*** Records for processing ***
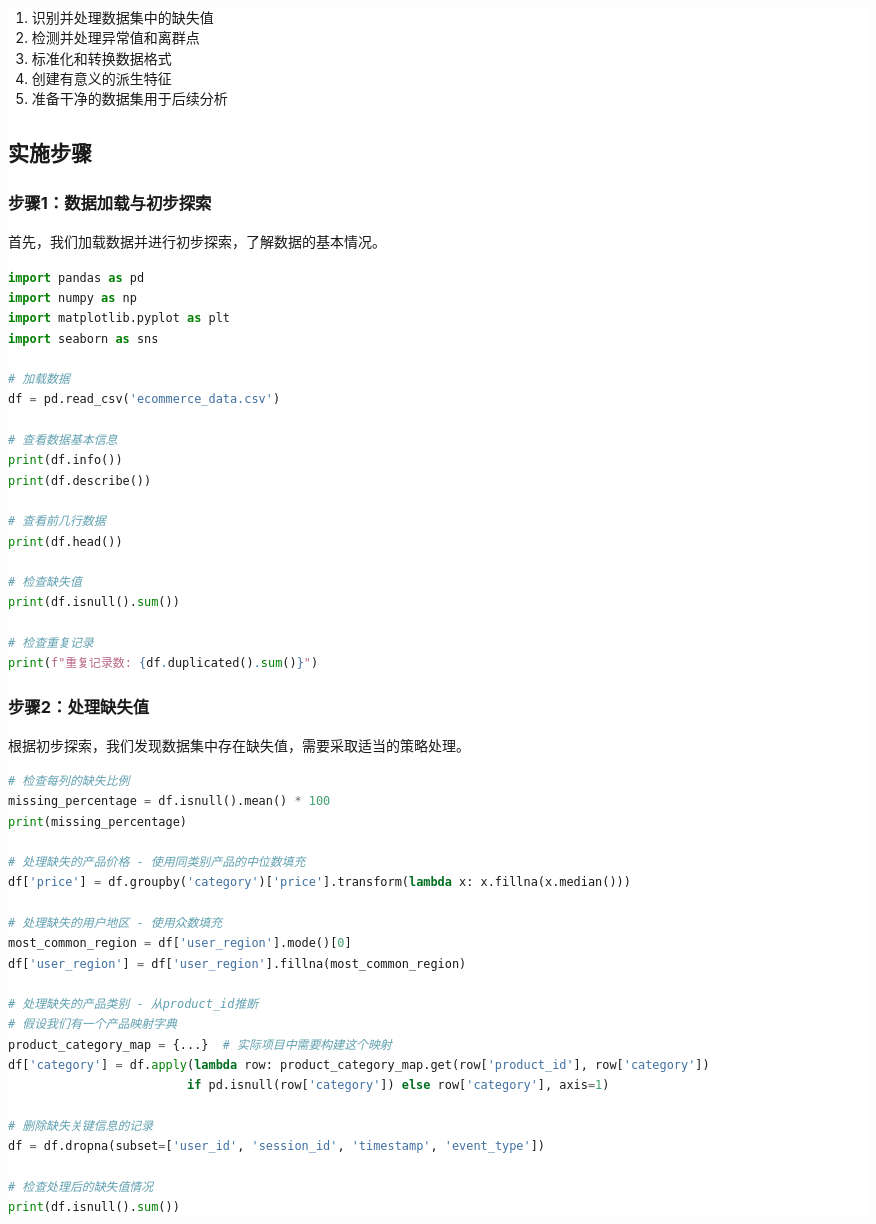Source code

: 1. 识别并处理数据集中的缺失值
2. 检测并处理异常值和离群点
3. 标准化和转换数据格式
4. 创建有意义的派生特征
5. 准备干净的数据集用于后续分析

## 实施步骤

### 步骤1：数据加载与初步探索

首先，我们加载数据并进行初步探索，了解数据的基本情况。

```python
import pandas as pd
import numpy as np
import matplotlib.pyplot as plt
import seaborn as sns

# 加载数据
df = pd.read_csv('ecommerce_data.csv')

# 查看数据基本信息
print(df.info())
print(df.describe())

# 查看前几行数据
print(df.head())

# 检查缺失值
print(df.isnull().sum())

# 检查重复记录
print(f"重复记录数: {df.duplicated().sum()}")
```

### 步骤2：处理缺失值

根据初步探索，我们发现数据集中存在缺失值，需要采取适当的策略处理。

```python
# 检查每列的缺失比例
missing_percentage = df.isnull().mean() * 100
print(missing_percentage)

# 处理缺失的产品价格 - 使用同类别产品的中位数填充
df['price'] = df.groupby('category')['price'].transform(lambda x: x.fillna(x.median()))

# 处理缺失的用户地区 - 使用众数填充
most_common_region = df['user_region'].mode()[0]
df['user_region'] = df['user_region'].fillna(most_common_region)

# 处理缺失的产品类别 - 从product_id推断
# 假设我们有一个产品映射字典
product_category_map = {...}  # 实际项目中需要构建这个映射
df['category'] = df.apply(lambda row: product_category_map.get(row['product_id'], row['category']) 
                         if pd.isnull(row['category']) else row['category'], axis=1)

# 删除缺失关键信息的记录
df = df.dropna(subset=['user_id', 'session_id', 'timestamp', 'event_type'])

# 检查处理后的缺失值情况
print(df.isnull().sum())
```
***
**The problem**
Pick out every line above that holds the word "print" and copy it.

**Solution**
print(df.info())
print(df.describe())
print(df.head())
print(df.isnull().sum())
print(f"重复记录数: {df.duplicated().sum()}")
print(missing_percentage)
print(df.isnull().sum())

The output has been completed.